Até que o cotidiano se pareça com que era antes do temporal e das cheias, o povo do Rio Grande do Sul ainda precisa se acostumar com os rastros de destruição, sofrimento e lixo de uma tragédia ambiental e urbana que completou apenas um mês. As águas baixaram e os estragos estão mais à mostra, com as pessoas retornando, ou tentando retornar a suas casas e às vias públicas que haviam se transformado em braços de rio. Em lugar da água barrenta, a lama, os resíduos por toda parte e a ameaça de doenças estampam os olhares dos moradores, ou de quem trabalha, profissional ou voluntariamente, para recuperar a ordem perdida. Mas assim como na pandemia de Covid, quatro anos atrás, a realidade brutalmente alterada cobra de quem se encontra nela uma alta capacidade de processamento dos fatos e das emoções, exigindo a adaptabilidade que se chama de resiliência.

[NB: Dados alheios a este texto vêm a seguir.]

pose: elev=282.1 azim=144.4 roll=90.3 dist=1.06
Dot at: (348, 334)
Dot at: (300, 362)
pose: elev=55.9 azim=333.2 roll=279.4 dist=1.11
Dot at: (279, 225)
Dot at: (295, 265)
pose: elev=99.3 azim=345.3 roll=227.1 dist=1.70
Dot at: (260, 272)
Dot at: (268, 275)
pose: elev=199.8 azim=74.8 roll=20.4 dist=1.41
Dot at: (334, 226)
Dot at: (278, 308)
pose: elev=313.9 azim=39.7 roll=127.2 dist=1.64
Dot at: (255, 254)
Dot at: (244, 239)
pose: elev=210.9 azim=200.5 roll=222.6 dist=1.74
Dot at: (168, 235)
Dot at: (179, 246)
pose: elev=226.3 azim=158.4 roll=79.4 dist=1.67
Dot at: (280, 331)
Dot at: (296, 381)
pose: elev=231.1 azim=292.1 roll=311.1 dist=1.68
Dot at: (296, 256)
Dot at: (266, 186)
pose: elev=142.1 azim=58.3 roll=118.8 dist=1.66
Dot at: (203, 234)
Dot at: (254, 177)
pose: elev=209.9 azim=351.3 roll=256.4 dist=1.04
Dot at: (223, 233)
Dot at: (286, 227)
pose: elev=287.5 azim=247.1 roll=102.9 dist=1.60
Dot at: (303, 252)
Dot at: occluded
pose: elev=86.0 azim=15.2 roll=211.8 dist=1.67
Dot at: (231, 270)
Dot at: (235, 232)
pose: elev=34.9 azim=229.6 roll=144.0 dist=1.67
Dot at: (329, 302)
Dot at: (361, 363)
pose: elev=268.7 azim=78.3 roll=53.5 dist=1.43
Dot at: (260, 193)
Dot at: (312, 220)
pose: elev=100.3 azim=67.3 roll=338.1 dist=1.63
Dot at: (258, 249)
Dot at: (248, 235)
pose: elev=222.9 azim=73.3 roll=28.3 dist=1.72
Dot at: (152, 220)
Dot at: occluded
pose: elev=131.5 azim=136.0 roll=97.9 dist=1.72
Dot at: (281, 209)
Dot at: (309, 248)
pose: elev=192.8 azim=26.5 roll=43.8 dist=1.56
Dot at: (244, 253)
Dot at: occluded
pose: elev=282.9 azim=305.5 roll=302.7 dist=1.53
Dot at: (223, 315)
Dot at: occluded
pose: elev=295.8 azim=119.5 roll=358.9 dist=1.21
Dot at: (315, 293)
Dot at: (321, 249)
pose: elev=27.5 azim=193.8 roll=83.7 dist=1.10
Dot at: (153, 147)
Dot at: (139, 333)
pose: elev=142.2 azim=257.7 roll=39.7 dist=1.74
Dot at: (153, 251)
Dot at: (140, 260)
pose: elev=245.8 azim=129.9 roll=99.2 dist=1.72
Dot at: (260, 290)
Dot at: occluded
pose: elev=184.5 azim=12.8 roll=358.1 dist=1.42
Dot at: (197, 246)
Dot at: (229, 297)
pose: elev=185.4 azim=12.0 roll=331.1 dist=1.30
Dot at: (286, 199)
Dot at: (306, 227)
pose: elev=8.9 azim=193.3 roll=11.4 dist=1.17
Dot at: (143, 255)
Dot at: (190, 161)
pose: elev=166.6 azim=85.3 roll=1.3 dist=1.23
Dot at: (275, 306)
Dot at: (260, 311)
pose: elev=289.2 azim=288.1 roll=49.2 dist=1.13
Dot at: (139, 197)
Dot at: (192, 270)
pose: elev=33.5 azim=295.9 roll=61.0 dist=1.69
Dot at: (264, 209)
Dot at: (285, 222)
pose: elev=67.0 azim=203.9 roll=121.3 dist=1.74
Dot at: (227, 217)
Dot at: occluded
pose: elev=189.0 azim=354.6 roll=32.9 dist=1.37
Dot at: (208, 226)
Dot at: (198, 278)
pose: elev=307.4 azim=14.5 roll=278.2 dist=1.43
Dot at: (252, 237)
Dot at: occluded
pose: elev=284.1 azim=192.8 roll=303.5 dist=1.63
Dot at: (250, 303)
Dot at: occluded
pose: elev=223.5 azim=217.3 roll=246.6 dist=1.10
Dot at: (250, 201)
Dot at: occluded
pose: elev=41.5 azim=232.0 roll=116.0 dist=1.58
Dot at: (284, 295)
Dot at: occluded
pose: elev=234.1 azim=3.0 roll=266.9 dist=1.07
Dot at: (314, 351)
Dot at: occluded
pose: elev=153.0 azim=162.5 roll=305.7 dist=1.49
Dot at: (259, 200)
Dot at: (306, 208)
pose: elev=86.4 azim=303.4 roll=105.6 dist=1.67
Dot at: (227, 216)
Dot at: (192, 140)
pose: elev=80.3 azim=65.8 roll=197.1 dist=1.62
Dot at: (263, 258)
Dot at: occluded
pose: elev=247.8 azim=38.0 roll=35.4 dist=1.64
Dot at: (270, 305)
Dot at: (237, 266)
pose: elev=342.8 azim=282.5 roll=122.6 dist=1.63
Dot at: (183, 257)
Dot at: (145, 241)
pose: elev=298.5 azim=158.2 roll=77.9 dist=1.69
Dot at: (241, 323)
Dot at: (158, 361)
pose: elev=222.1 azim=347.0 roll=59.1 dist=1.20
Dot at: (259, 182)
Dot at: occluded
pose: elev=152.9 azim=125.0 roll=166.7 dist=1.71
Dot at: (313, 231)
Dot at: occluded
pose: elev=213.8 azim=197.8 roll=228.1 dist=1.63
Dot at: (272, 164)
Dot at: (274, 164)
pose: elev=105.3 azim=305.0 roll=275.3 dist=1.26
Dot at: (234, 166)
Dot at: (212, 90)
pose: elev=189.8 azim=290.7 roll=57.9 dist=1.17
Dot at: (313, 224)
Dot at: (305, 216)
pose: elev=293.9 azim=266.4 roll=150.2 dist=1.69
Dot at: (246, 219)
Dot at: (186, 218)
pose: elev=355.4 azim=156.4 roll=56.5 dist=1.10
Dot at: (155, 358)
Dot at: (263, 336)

O estado de calamidade pública foi decretado pela Prefeitura de Porto Alegre no dia 2 de maio, após chuvas intensas e a constatação de deslizamentos e alagamentos na capital, depois de temporais também no interior do estado. As críticas aos gestores públicos, nesses casos, costumam se relacionar à demora para a identificação dos problemas, bem como para a resposta urgente requerida pelas comunidades atingidas. No Rio Grande do Sul, a dimensão do desastre – ambiental e urbano, já que a cidade não se mostrou preparada para a elevação das águas – faz com que a responsabilidade dos gestores seja amenizada, como se pouco pudesse ter sido feito para impedir o que aconteceu. No entanto, como na maioria das cidades brasileiras, a prevenção às mudanças climáticas, sobretudo aos temporais, é muito baixa diante do risco enfrentado pelas populações. E nesse ponto, a responsabilidade pública aumenta, das prefeituras ao governo federal, passando pelos estaduais.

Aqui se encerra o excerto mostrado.